Was the election really all about Brexit? John McDonnell, reluctantly, acknowledged, “people did want to get Brexit done”. But it was actually about something deeper: democracy. When the people voted Leave, they – and millions who voted Remain – expected the decision to be respected.
And the opposite happened. The Liberal Democrats went into the 2019 election calling for a repeal of the Article 50 decision without even a “people’s vote”. Labour offered a choice between staying in the customs union and the single market and dynamic (automatic) alignment with EU laws on the one hand, or simply staying in the EU on the other.
That was no choice at all, and on 12 December they had their “people’s vote”, their second referendum. Millions turned to the Conservative Party and, in significant but lesser numbers, the Brexit Party. Not because they have love for either party, but because if they were determined to vote again for British independence they had nowhere else to go.
Even so, turnout was down on 2017. And down even more – around 5 per cent or 2 million voters – on the 2016 referendum, probably because many were too disgusted to enter a polling station.

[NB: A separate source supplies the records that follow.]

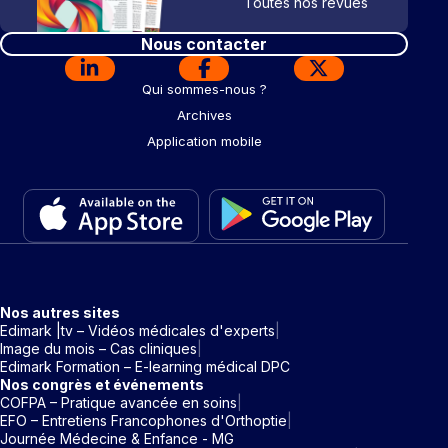
Toutes nos revues
Nous contacter
Qui sommes-nous ?
Archives
Application mobile
Nos autres sites
Edimark |tv – Vidéos médicales d'experts
Image du mois – Cas cliniques
Edimark Formation – E-learning médical DPC
Nos congrès et événements
COFPA – Pratique avancée en soins
EFO – Entretiens Francophones d'Orthoptie
Journée Médecine & Enfance - MG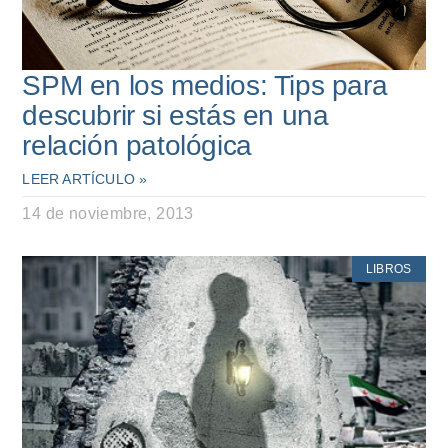
SPM en los medios: Tips para
descubrir si estás en una
relación patológica
LEER ARTÍCULO »
14 de noviembre, 2013
LIBROS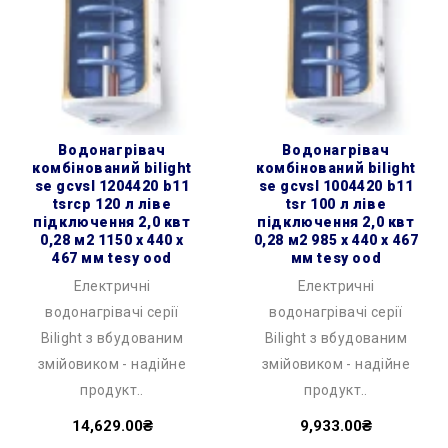
водонагрівач
водонагрівач
комбінований bilight
комбінований bilight
se gcvsl 1204420 b11
se gcvsl 1004420 b11
tsrcp 120 л ліве
tsr 100 л ліве
підключення 2,0 квт
підключення 2,0 квт
0,28 м2 1150 x 440 x
0,28 м2 985 x 440 x 467
467 мм tesy ood
мм tesy ood
Електричні
Електричні
водонагрівачі серії
водонагрівачі серії
Bilight з вбудованим
Bilight з вбудованим
змійовиком - надійне
змійовиком - надійне
продукт..
продукт..
14,629.00₴
9,933.00₴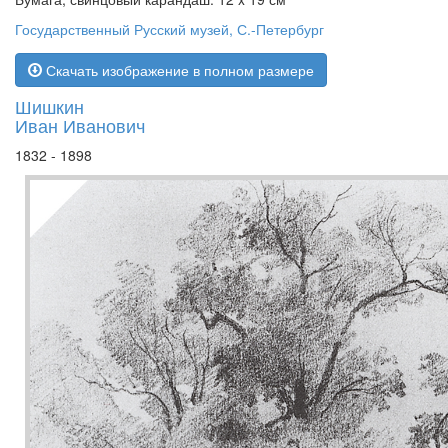
Государственный Русский музей, С.-Петербург
Скачать изображение в полном размере
Шишкин
Иван Иванович
1832 - 1898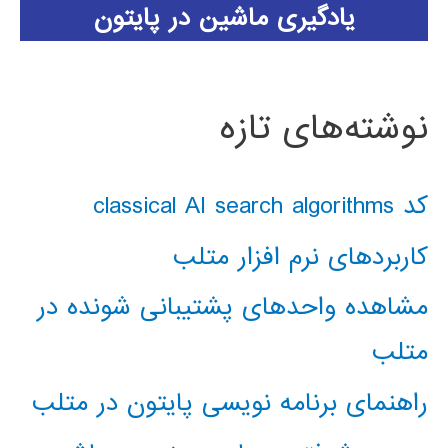
یادگیری ماشین در پایتون
نوشته‌های تازه
کد classical AI search algorithms
کاربردهای نرم افزار متلب
مشاهده واحدهای پشتیبانی شونده در
متلب
راهنمای برنامه نویسی پایتون در متلب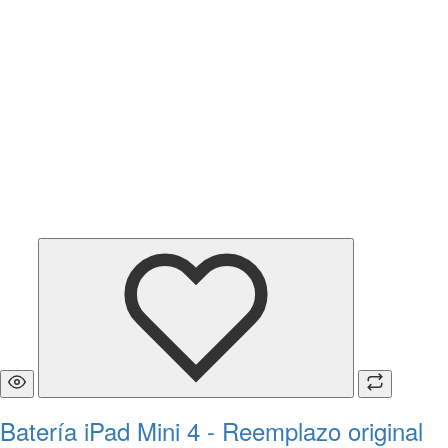
Batería iPad Mini 4 - Reemplazo original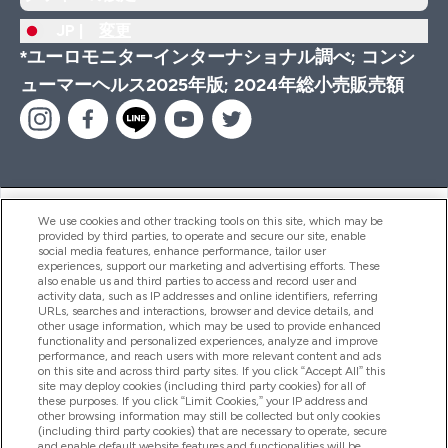
JP |
変更
*ユーロモニターインターナショナル調べ; コンシ
ューマーヘルス2025年版; 2024年総小売販売額
ヘルプ＆ガイド
We use cookies and other tracking tools on this site, which may be
provided by third parties, to operate and secure our site, enable
social media features, enhance performance, tailor user
experiences, support our marketing and advertising efforts. These
also enable us and third parties to access and record user and
商品について
activity data, such as IP addresses and online identifiers, referring
URLs, searches and interactions, browser and device details, and
other usage information, which may be used to provide enhanced
functionality and personalized experiences, analyze and improve
会社概要
performance, and reach users with more relevant content and ads
on this site and across third party sites. If you click “Accept All” this
site may deploy cookies (including third party cookies) for all of
these purposes. If you click “Limit Cookies,” your IP address and
特典＆ポイント
other browsing information may still be collected but only cookies
(including third party cookies) that are necessary to operate, secure
and enable default website features and functionalities will be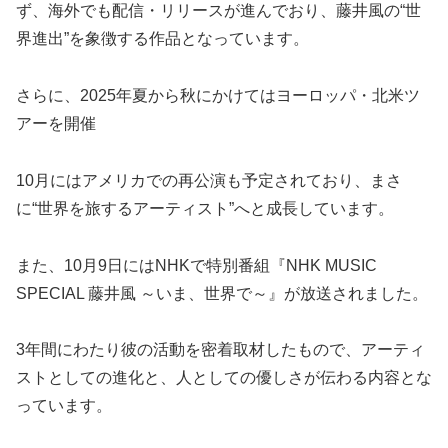
ず、海外でも配信・リリースが進んでおり、藤井風の“世
界進出”を象徴する作品となっています。
さらに、2025年夏から秋にかけてはヨーロッパ・北米ツ
アーを開催
10月にはアメリカでの再公演も予定されており、まさ
に“世界を旅するアーティスト”へと成長しています。
また、10月9日にはNHKで特別番組『NHK MUSIC
SPECIAL 藤井風 ～いま、世界で～』が放送されました。
3年間にわたり彼の活動を密着取材したもので、アーティ
ストとしての進化と、人としての優しさが伝わる内容とな
っています。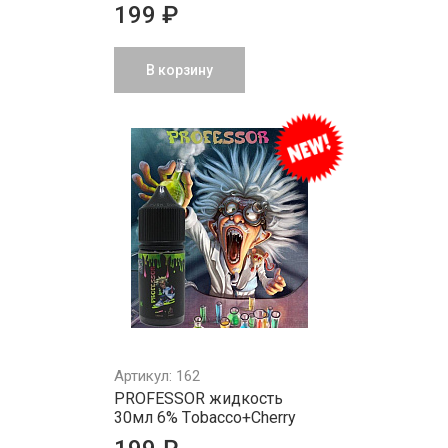
199 ₽
В корзину
Артикул: 162
PROFESSOR жидкость
30мл 6% Tоbаcco+Cherry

Leaving on 31 January is, though, just about the only thing that is clear. For then the “transition” will begin, during which the government and the EU will attempt to reach a full leaving agreement. And during which Britain will be subject to all new EU law but have no say in its making.
The election has shown that when the people want to, we can consign political leaders and media darlings to the dustbin of history. We can create governments and destroy them.
But in the coming period we are going to have to do much more. It won’t be good enough to see what final deal comes up and then punish or reward one party or the other in five years’ time. To win Brexit, we the people must assert our own sovereignty, our own control.
Despite the election, most MPs still do not truly believe in an independent Britain and would really like some form of BRINO, Brexit in Name Only – and in the case of the SNP divide Britain (see article, page 4). Most Conservative MPs backed Remain in 2016, and despite the 2017 and 2019 elections that majority is still there: a fifth column in waiting.
That’s why parliament must be overwhelmed by the people’s desire to leave in a way that restores independence to Britain. The fight is not over, not by a long chalk. The battle – the real battle – for an independent Britain is only just beginning.